Despite widespread public support – even in British Columbia – for a new oil pipeline, the politics of pipelines remain stubbornly entrenched. The promise of progress is often overshadowed by political maneuvering.
The true test of this MOU will be its ability to translate into tangible results, to move beyond caveats and actually facilitate construction. Canada shouldn’t require such intricate deals simply to build essential infrastructure.
The recent decision by Nutrien, a potash giant, to build a multi-billion dollar export terminal in Washington State instead of Canada underscores a troubling trend. Regulatory hurdles, taxes, and approval timelines pushed them south of the border.
This is precisely the type of project Canada should be actively courting, streamlining regulations for, and expediting. A competitive business environment is essential for attracting and retaining vital investment.

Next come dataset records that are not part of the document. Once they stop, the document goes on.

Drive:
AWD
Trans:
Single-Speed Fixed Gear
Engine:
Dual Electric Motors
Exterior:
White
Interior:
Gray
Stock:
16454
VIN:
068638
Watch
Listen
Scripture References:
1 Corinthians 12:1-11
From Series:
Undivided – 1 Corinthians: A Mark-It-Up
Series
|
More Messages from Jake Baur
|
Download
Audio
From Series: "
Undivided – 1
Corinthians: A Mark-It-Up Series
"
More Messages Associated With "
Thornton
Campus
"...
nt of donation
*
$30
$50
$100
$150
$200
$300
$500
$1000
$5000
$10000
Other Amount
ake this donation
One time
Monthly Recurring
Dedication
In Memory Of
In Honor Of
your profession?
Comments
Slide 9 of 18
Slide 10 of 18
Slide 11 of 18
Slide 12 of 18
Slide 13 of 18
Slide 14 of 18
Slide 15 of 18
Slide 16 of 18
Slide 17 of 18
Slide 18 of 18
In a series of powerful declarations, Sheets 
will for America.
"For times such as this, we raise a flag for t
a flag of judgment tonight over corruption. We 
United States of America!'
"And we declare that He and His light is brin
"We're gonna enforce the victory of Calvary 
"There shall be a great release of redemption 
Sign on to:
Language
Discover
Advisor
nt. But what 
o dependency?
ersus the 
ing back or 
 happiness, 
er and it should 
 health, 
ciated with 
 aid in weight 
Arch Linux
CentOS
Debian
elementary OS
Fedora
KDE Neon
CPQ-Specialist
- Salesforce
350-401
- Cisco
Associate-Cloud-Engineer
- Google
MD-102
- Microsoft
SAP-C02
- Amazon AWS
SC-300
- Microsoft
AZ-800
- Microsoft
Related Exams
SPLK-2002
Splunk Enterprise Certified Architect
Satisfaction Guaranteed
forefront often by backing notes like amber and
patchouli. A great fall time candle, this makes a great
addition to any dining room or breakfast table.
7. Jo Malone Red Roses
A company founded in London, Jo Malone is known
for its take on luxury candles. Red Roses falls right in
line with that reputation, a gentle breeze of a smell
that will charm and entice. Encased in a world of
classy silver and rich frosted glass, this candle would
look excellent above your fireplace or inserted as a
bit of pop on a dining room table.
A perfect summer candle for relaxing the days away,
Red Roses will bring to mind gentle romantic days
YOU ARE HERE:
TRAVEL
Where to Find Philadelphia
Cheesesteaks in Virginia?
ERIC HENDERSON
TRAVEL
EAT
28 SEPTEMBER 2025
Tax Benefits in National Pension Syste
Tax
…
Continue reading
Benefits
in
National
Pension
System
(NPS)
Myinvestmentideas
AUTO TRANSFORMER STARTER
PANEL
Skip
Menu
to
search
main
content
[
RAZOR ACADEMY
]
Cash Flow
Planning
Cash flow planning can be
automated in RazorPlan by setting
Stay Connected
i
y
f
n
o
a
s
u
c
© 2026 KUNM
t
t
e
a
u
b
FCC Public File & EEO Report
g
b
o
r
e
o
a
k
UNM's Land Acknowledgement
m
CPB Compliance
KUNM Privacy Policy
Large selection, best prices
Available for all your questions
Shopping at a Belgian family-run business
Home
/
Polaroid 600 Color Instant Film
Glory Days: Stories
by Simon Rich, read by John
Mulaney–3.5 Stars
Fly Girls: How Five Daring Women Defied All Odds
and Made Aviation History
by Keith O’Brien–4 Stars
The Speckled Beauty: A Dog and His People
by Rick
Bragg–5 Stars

Carney’s focus, after this initial agreement, must shift to fundamentally reshaping Canada’s investment climate. He needs to dismantle the layers of anti-business regulations that have stifled growth and innovation.
The ultimate goal is a Canada where a Major Projects Office is no longer necessary, where agreements between the Prime Minister and premiers aren’t required to simply do business. A Canada where opportunity flourishes.
If Carney can achieve this, he will have delivered a lasting legacy – a Canada that is open for business, confident in its potential, and capable of charting its own prosperous future.